Jim suppressed his annoyance and helped her make her way up the walk in the chilly October morning dark. He realized the drugs were talking and exposing the lonely, vulnerable side of her life, something she kept expertly hidden.
She leaned on him while he turned the key in the lock. He stepped into the hall, drew her inside, and closed the door behind them. She smelled of antiseptic and her usual gardenia perfume. He put his arms around her and thought of a bird’s small bones as she sagged against him.
“Come on, then, let’s get you into bed.” He reached out and flipped the switch for the hall light.

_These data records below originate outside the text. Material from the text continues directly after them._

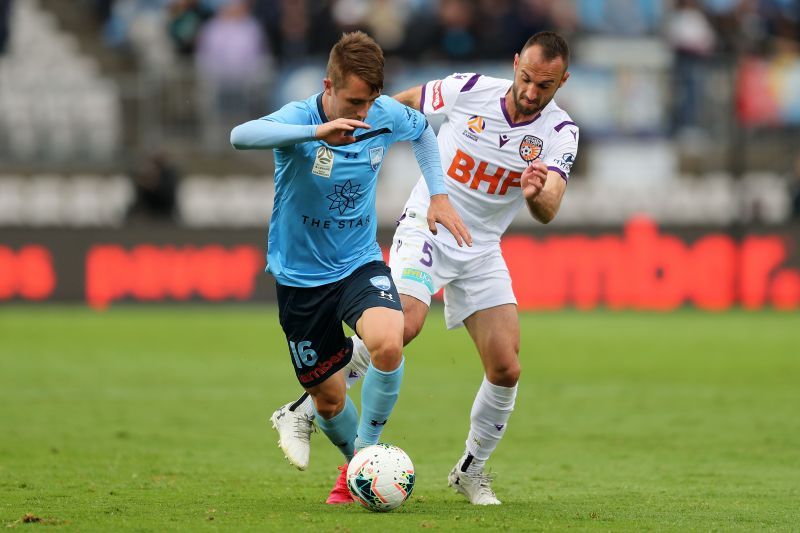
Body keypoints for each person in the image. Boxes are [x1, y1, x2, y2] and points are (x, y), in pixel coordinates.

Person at [272, 31, 578, 506]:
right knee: (404, 325)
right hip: (428, 226)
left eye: (545, 85)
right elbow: (410, 103)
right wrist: (363, 129)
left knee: (506, 366)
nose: (531, 92)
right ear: (515, 63)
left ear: (563, 81)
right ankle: (311, 413)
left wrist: (538, 195)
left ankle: (470, 471)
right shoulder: (471, 88)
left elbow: (550, 206)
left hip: (481, 248)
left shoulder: (560, 133)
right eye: (526, 78)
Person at [230, 31, 471, 504]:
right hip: (300, 279)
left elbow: (422, 131)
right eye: (353, 101)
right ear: (328, 86)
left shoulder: (381, 115)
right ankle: (352, 461)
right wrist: (315, 133)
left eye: (369, 102)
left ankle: (362, 459)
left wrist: (439, 194)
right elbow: (240, 136)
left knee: (388, 340)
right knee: (331, 400)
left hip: (358, 262)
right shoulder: (302, 117)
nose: (361, 113)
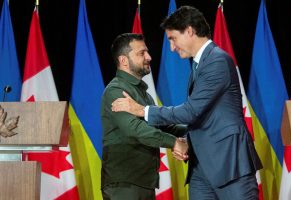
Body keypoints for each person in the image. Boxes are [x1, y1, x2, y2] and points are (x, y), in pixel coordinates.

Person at [111, 6, 263, 200]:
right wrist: (185, 142)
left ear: (189, 31)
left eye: (173, 39)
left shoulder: (217, 61)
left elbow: (191, 111)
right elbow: (203, 118)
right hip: (201, 166)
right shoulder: (199, 65)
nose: (172, 47)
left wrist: (143, 110)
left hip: (229, 164)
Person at [100, 33, 188, 200]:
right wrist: (174, 142)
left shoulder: (144, 95)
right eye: (142, 53)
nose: (149, 57)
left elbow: (162, 125)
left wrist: (197, 130)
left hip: (143, 182)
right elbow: (135, 128)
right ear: (123, 61)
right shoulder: (116, 91)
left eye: (147, 52)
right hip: (124, 184)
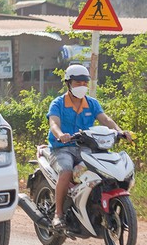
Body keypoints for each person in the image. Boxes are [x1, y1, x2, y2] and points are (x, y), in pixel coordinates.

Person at [46, 63, 130, 229]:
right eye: (78, 83)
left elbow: (105, 120)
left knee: (103, 172)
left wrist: (120, 131)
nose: (82, 86)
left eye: (85, 83)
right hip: (61, 148)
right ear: (68, 83)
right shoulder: (58, 104)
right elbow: (54, 124)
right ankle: (58, 215)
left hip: (86, 149)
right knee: (66, 171)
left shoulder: (91, 103)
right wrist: (60, 135)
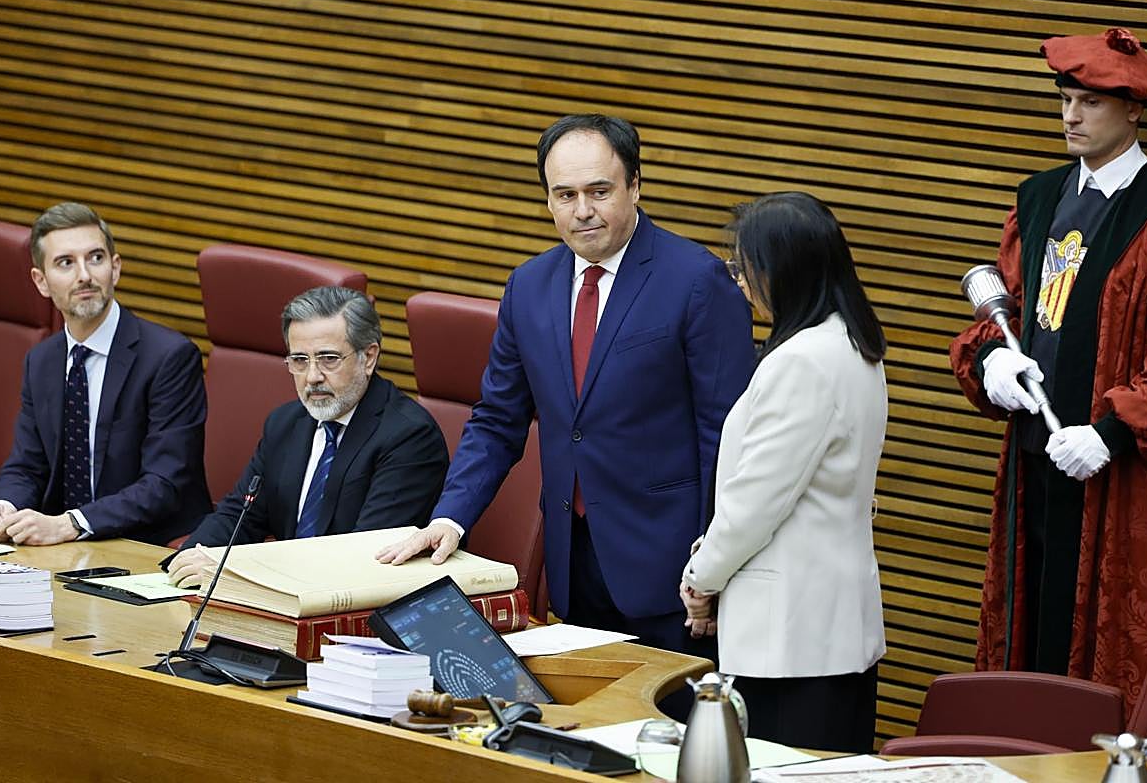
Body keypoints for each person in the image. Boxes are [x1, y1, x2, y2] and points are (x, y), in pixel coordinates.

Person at [376, 114, 755, 656]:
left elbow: (726, 434)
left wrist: (713, 563)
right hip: (574, 565)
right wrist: (451, 517)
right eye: (565, 195)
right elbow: (498, 419)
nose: (582, 210)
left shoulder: (697, 280)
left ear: (635, 186)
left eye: (599, 191)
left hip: (673, 571)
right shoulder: (529, 286)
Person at [950, 27, 1147, 709]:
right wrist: (993, 359)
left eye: (1090, 102)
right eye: (1065, 99)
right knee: (1026, 633)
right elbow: (1007, 306)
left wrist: (1111, 432)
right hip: (1031, 461)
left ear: (1133, 109)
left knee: (1091, 645)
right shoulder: (1039, 198)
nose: (1071, 116)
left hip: (1110, 475)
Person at [679, 192, 888, 751]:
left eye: (744, 267)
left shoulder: (801, 361)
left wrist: (701, 579)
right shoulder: (855, 345)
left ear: (783, 272)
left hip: (791, 641)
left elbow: (754, 505)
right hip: (832, 629)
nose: (740, 281)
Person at [166, 286, 449, 587]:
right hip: (286, 592)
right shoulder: (285, 423)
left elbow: (364, 554)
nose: (312, 377)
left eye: (328, 359)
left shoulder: (410, 437)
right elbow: (240, 514)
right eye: (300, 360)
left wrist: (235, 568)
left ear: (368, 357)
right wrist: (187, 562)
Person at [0, 202, 210, 546]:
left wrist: (71, 524)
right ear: (41, 281)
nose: (84, 275)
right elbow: (26, 466)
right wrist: (3, 507)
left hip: (146, 544)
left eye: (95, 258)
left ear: (115, 268)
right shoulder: (42, 360)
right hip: (62, 545)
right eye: (66, 263)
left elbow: (164, 483)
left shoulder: (169, 357)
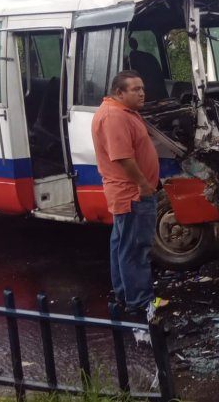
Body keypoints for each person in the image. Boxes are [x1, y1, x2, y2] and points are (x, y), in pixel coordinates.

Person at [91, 70, 168, 321]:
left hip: (127, 193)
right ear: (119, 92)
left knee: (122, 246)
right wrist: (144, 185)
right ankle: (141, 303)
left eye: (142, 88)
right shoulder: (114, 116)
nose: (142, 93)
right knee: (136, 249)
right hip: (133, 194)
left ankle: (126, 294)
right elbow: (122, 157)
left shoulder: (123, 112)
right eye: (135, 89)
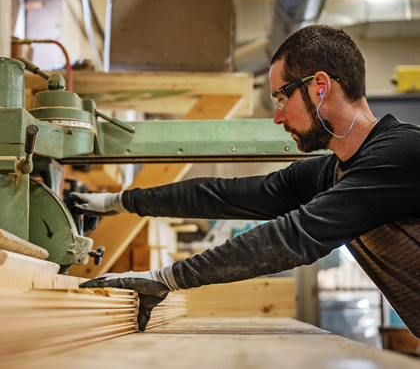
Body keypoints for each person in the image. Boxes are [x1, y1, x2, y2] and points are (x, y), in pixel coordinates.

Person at [71, 25, 420, 337]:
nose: (277, 116)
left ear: (319, 87)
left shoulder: (401, 153)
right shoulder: (331, 172)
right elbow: (225, 195)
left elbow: (293, 238)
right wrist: (116, 202)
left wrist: (166, 279)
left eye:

“Oh, my God!” Sarah lurched toward the living room, which had been turned upside down. Lamps lay smashed on the floor. The end tables had been overturned. Someone had used a knife to rip open all the sofa cushions and scatter down everywhere.
Jim tried to grab her before she got beyond arm’s reach but was not successful. She stopped in the doorway, and Jim saw her legs sag as she grabbed the door frame.
He hurried to put his arms around her before she could fall.
“Turn on the light,” she commanded.
“No, don’t look.”
“I want to see.”
Reluctantly Jim reached out and switched on the overhead recessed lighting.
She shook her head in disbelief. He saw tears in her eyes. But his training immediately made him pull her close.
“We have to get out of here,” he whispered close to her ear.
“No.”
“Sh-h-h. We don’t’ know who did this. And we don’t know who might still be here.”
She opened her mouth to say something, but he picked her up and hurried out to the car. He didn’t have time to go back and clear the scene, and it would be dangerous to do that alone, anyway.
He bundled her into the car, and backed out of the drive quickly, still afraid someone might yet be in the house. Shock on top of the medications had silenced Sarah. She slumped against the passenger’s door and closed her eyes.
Jim’s mind raced through the possibilities of who could be responsible. Had the same person who’d cut her brakes been the one who’d gone through her house? And what about Alexa? He’d left her ready to sleep. Had they gone after her, too?
He drove through the dark, deserted streets wondering if he should swing by Alexa’s. But it was 2:30 in the morning, and she’d been instructed to call if anything seemed amiss. Right now getting Sarah to rest had to be his top priority.
He pulled into his garage, closed the roll-up door behind him, and got out of the car. Fatigue and fear had finally done gotten the best of her. He carried her into his guest room, pulled back the sheets and tucked her in. She smiled in her sleep but never woke up.